あるテレビ番組で、見ず知らずの人たちを一つの部屋に集めて男女でどう反応が違うのか、という実験がありました。
女性だけ3,4人集まると、待ち時間の間にすぐ話を始めます。あれこれと四方山話からよく話題が見つかるなと思うくらい延々と話が続きます。
ところが男性だけで集まっている場合、相当時間が流れてもほとんど話をする事はありません。携帯電話などあろうものならそちらの方を熱心に見入ってメール送信はしても、隣の人と会話をすることはほとんどなく、じっとだまって待ち時間を過ごします。しかもなるべく隣から離れた位置に座って。

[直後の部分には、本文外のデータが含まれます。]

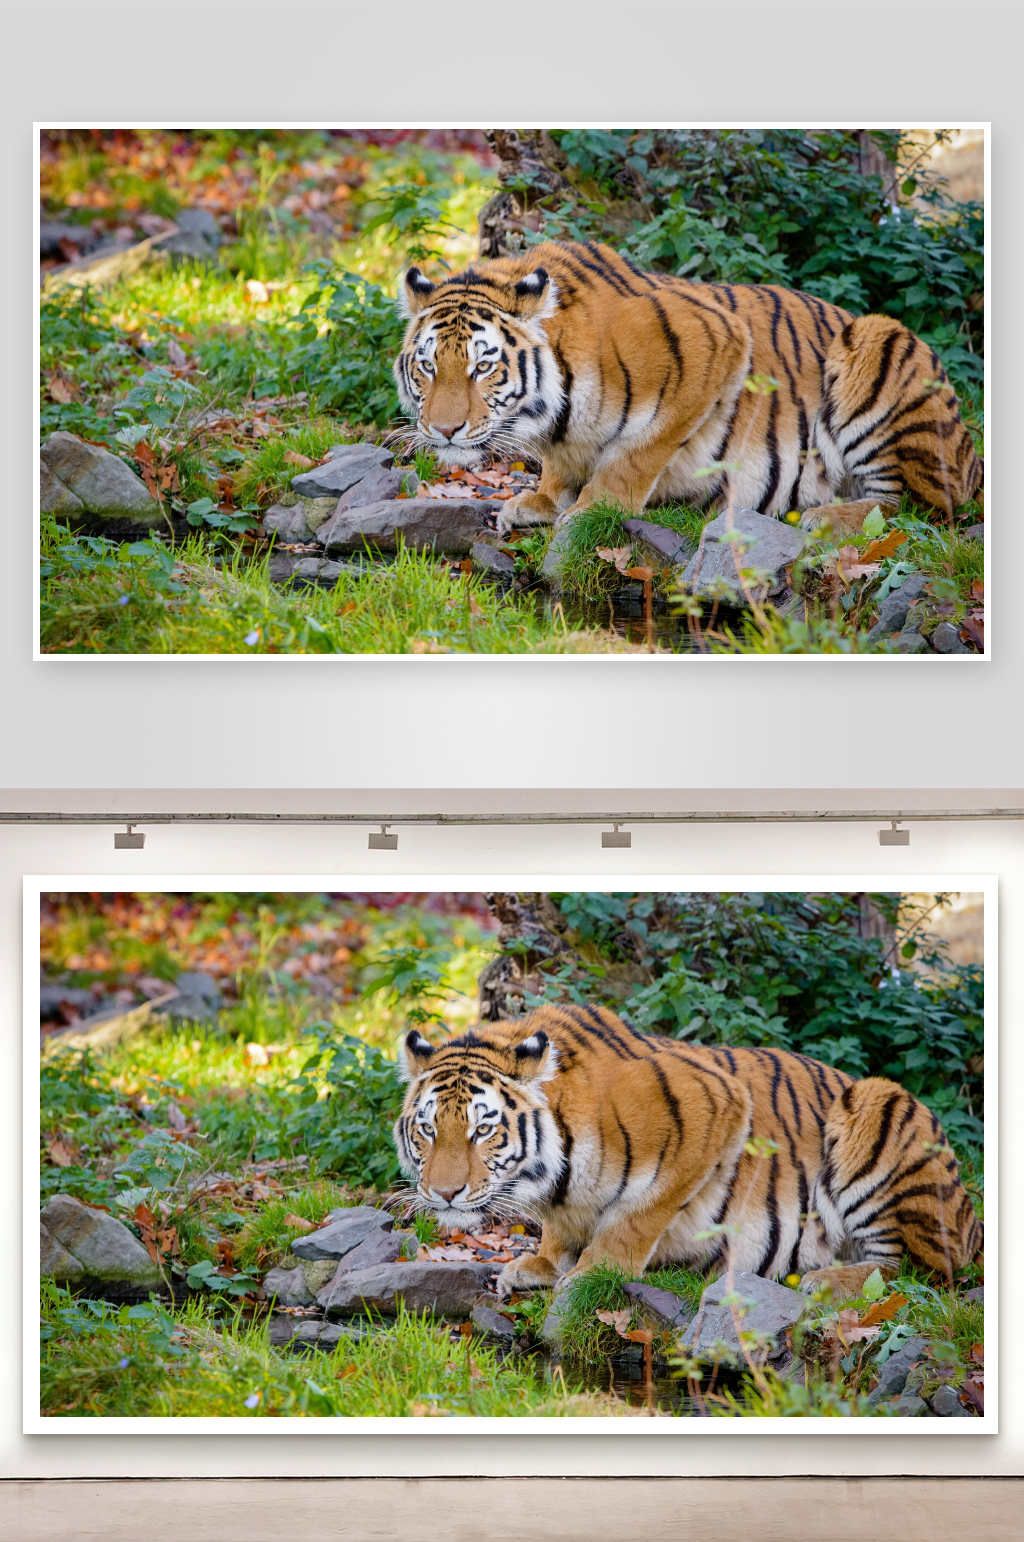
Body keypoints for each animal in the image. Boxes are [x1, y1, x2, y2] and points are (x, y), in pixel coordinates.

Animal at [393, 239, 982, 541]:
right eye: (427, 366)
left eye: (482, 367)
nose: (445, 430)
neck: (555, 413)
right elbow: (564, 465)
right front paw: (539, 500)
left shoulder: (716, 344)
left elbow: (635, 453)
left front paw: (589, 510)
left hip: (881, 345)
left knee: (919, 507)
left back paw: (824, 517)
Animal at [393, 1003, 982, 1303]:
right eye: (427, 1129)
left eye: (482, 1130)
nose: (445, 1193)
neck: (555, 1177)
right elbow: (565, 1229)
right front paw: (539, 1263)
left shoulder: (716, 1107)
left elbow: (636, 1216)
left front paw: (590, 1273)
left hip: (881, 1108)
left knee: (919, 1270)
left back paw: (824, 1280)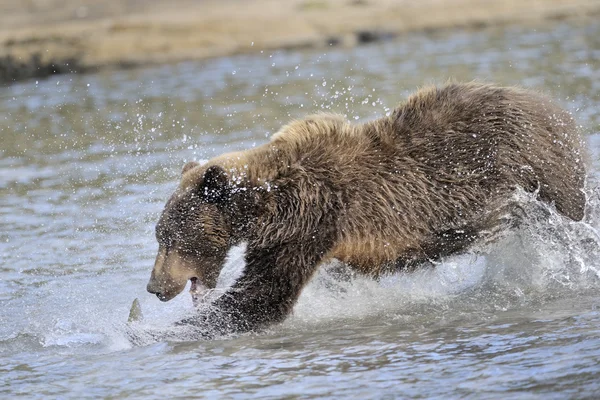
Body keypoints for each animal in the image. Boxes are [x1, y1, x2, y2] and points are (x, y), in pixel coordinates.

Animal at [145, 83, 584, 336]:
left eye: (171, 236)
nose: (154, 288)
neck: (266, 201)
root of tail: (555, 108)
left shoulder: (309, 218)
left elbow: (264, 293)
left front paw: (164, 329)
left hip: (537, 172)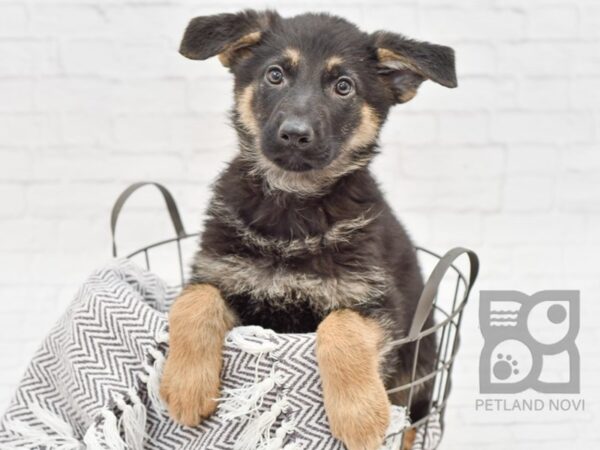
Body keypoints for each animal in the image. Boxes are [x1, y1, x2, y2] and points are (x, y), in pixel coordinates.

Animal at [159, 9, 454, 450]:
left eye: (343, 86)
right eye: (275, 74)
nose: (295, 134)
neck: (292, 206)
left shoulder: (379, 306)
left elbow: (341, 325)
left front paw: (361, 416)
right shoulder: (221, 274)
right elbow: (194, 300)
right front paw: (185, 385)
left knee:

先日美容クリニックの院長である友人と話をしていて、最近は男性も脱毛などで美容クリニックに通う人が増えたということが話題になりました。始終鏡で自分をチェックしている男性が増えているなどがニュースになっていますので、それは頷ける話ですが、おもしろいと思ったのは、男性はあまりクリニックの浮気をしないのだそうです。一端来院し始めると熱心に通ってくれるとのこと。
いっぽう女性の場合は、あちこちのクリニックに行く人がかなり多く、あまり忠誠心がないとのことでした。気に入って熱心に通ってくれている人でも、話の中であちこち行っていることがわかるとのことでした。
女性が美容クリニックに行くのは当たり前の時代ですが、まだ男性が美容クリニックに通うのは、それなりの勇気と覚悟が必要で、ひとつクリニックを見つけたらあまりあちこち行かないということも考えられますが、どうもそれだけではなさそうで、こんなところにも男女の本能的行動のちがいが見えてきます。
ひとつ考えられるのは、男性の持つ縄張り意識の強さです。チンパンジーの集団を考えてみますと、大体雄のボスザルがいて、大人のメス数頭と、オス、メス含めた子ザルで一つの集団を作っています。大きな集団では若い大人の雄ザルがいることもありますが、ボスザルはこういった若い雄ザルと常に緊張感を持って生活しています。若い雄ザルもチャンスがあればボスの座を乗っ取ろうと狙っています。
このような本能がありますので、見ず知らずの男性同士が会ってすぐに仲良く話を始めるなどということはあり得ないのです。ところが女性同士では集団の中で行動することが本能的に備わっていますので、見ず知らずの人でも平気でコミュニケーションが取れるのです。
男性の場合クリニックでなくレストランなどでも同じような傾向があるようです。男性は一度よいお店を見つけるとそこばかり通う習性があります。女性からすると食事に誘われるのは良いけれど、また同じお店、と辟易することも多いとか。男性は気に入った場所があるとそこが縄張りとして認識されて、固定化されるのだと考えられます。
チンパンジーの祖先と別れて600万年が経ちますが、いまだに行動の原点は同じというのはおもしろい話です。